PROBLEM
Look below for the line containing "[216,201,270,214] bridges. ->" and the line containing "[441,456,466,466] silt. ->"; repeat exactly those two lines and all lines between them, and nothing else.

─── DATA EXTRACTS

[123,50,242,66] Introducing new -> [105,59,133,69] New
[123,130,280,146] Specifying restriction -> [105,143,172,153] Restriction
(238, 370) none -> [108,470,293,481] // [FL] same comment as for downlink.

──────
─── DATA EXTRACTS

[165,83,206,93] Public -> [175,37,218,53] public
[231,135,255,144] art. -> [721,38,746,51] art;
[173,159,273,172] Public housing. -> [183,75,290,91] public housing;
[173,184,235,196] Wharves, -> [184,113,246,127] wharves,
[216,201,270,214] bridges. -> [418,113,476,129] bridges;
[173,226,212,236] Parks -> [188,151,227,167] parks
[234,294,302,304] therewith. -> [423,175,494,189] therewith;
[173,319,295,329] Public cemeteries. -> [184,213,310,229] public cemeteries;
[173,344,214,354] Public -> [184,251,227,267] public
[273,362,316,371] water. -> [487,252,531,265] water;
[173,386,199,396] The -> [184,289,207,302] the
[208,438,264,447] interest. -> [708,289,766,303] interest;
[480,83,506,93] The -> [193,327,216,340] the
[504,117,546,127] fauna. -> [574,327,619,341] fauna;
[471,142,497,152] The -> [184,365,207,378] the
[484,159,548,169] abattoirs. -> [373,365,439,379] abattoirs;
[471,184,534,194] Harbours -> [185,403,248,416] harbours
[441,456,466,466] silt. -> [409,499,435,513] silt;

──────
─── DATA EXTRACTS

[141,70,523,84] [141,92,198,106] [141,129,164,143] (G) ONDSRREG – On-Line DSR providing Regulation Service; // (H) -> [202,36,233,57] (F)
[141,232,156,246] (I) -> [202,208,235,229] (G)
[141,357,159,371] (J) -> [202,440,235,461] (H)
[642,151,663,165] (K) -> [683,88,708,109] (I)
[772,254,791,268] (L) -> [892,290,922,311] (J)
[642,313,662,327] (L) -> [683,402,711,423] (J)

──────

RESPONSE TO THE EXERCISE
[216,201,270,214] bridges. -> [418,113,476,129] bridges;
[173,226,212,236] Parks -> [188,151,227,167] parks
[234,294,302,304] therewith. -> [423,175,494,189] therewith;
[173,319,295,329] Public cemeteries. -> [184,213,310,229] public cemeteries;
[173,344,214,354] Public -> [184,251,227,267] public
[273,362,316,371] water. -> [487,252,531,265] water;
[173,386,199,396] The -> [184,289,207,302] the
[208,438,264,447] interest. -> [708,289,766,303] interest;
[480,83,506,93] The -> [193,327,216,340] the
[504,117,546,127] fauna. -> [574,327,619,341] fauna;
[471,142,497,152] The -> [184,365,207,378] the
[484,159,548,169] abattoirs. -> [373,365,439,379] abattoirs;
[471,184,534,194] Harbours -> [185,403,248,416] harbours
[441,456,466,466] silt. -> [409,499,435,513] silt;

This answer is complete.